• **What the task requires**: Your answer must be the exact lines below, starting with the line with "f_number: 1.78" and going on through the line with "exposure_s: 1/50", both included, with no pictures.
(Beginning of Input for this task)
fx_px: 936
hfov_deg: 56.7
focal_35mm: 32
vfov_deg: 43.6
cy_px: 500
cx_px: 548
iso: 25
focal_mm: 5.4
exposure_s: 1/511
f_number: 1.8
(End of Input for this task)
(Beginning of Input for this task)
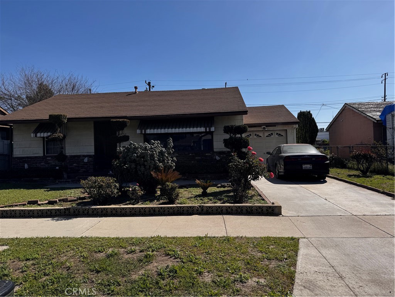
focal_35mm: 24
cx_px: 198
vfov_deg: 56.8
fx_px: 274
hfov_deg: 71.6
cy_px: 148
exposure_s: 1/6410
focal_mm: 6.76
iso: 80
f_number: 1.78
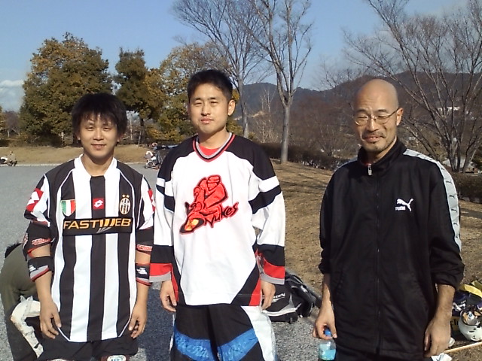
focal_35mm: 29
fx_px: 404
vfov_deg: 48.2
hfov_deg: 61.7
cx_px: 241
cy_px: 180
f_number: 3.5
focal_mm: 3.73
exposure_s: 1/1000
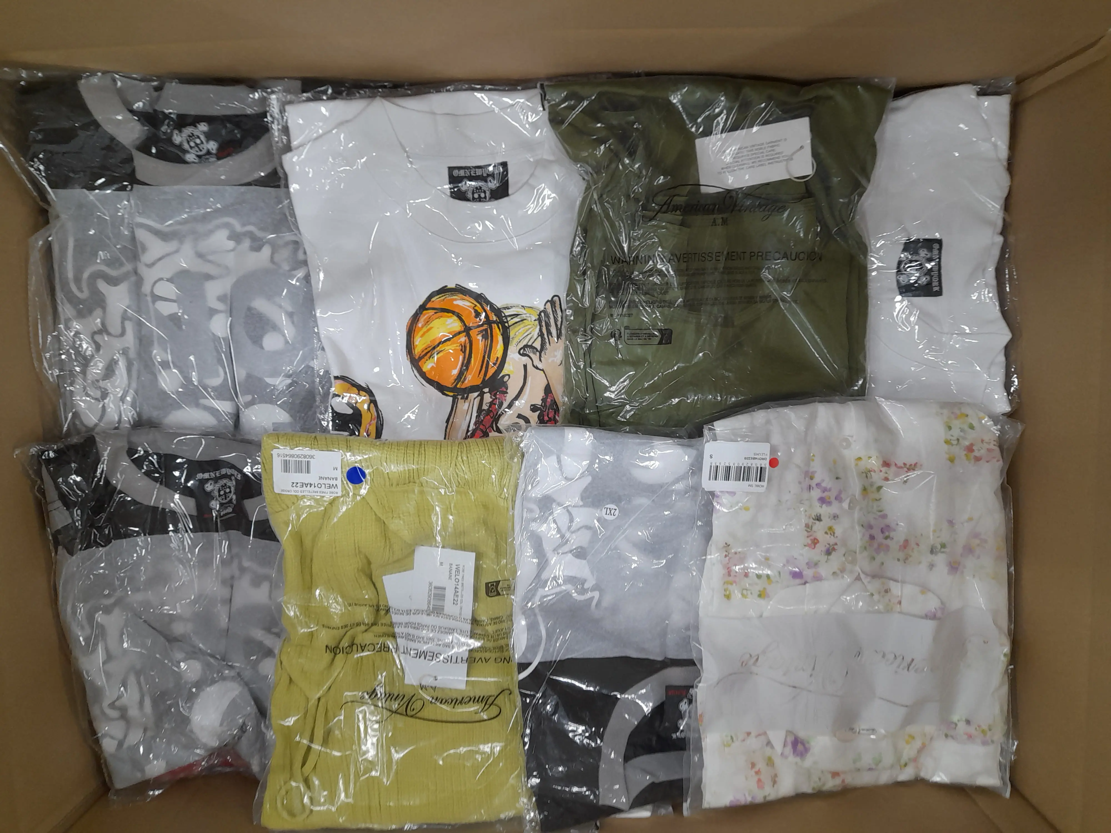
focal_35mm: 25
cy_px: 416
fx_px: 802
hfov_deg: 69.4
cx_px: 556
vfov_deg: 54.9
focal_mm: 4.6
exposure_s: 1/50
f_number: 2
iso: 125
(End of Input for this task)
(Beginning of Input for this task)
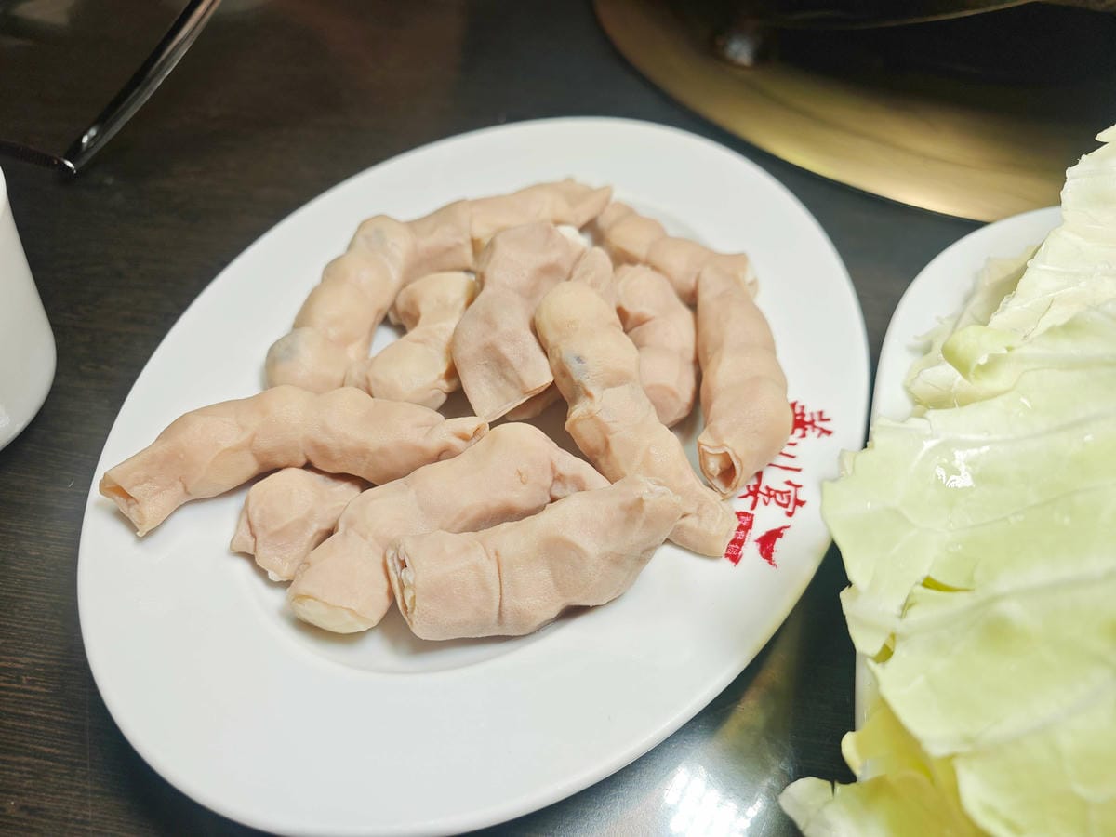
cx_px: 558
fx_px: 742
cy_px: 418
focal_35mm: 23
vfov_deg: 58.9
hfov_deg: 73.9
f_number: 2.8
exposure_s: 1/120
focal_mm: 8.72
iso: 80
(End of Input for this task)
• **Problem solution**:
f_number: 1.78
focal_35mm: 29
fx_px: 404
vfov_deg: 48.2
hfov_deg: 61.7
cx_px: 241
cy_px: 180
f_number: 3.5
focal_mm: 3.73
exposure_s: 1/1000
focal_35mm: 25
cy_px: 416
fx_px: 802
hfov_deg: 69.4
cx_px: 556
vfov_deg: 54.9
focal_mm: 4.6
exposure_s: 1/50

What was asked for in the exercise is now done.